*Exercise brief:* Pull out every line below that contains the word "стойкость".

[Data supplied — start]

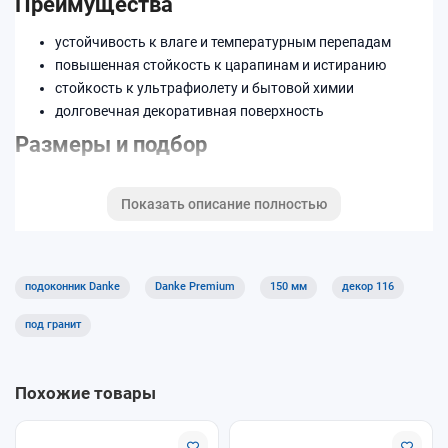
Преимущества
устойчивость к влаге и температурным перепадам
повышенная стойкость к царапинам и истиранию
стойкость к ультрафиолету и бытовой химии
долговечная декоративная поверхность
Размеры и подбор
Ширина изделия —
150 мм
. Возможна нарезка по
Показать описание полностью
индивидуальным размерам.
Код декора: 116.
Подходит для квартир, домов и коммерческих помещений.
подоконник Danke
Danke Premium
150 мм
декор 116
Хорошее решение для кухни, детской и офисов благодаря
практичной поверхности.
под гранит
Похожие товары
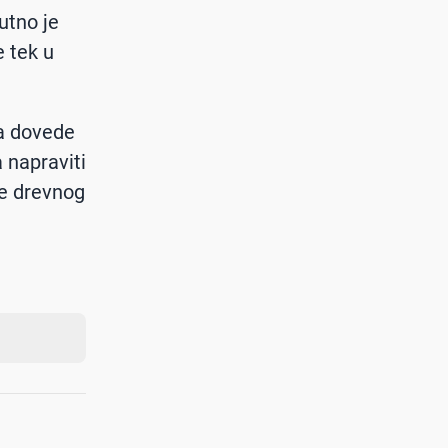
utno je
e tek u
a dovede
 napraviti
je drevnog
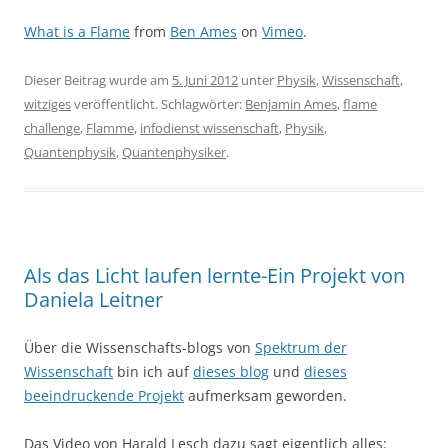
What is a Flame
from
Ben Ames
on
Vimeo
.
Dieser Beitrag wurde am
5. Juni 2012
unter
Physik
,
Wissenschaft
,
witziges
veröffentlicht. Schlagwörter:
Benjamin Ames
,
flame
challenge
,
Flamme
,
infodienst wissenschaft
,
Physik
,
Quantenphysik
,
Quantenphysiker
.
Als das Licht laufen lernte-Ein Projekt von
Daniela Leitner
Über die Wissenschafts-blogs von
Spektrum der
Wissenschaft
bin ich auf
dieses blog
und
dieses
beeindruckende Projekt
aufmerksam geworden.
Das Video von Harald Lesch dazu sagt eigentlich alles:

[Data supplied — finish]
[Data supplied — start]

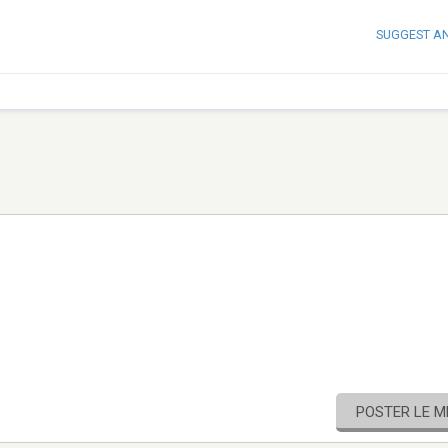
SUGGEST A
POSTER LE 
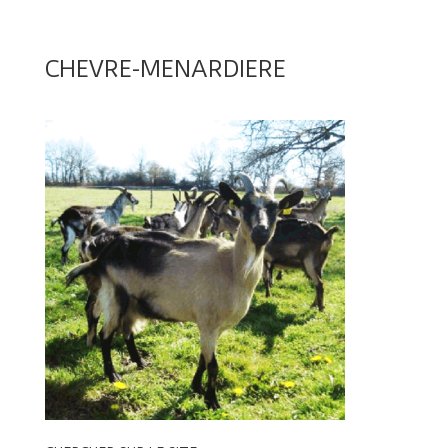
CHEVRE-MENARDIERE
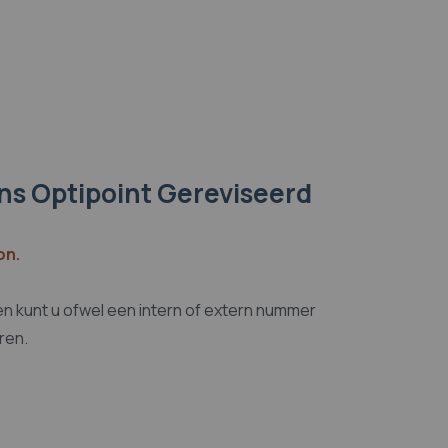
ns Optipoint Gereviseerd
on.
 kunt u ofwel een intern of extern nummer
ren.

[Data supplied — finish]

*Answer space:*
повышенная стойкость к царапинам и истиранию
стойкость к ультрафиолету и бытовой химии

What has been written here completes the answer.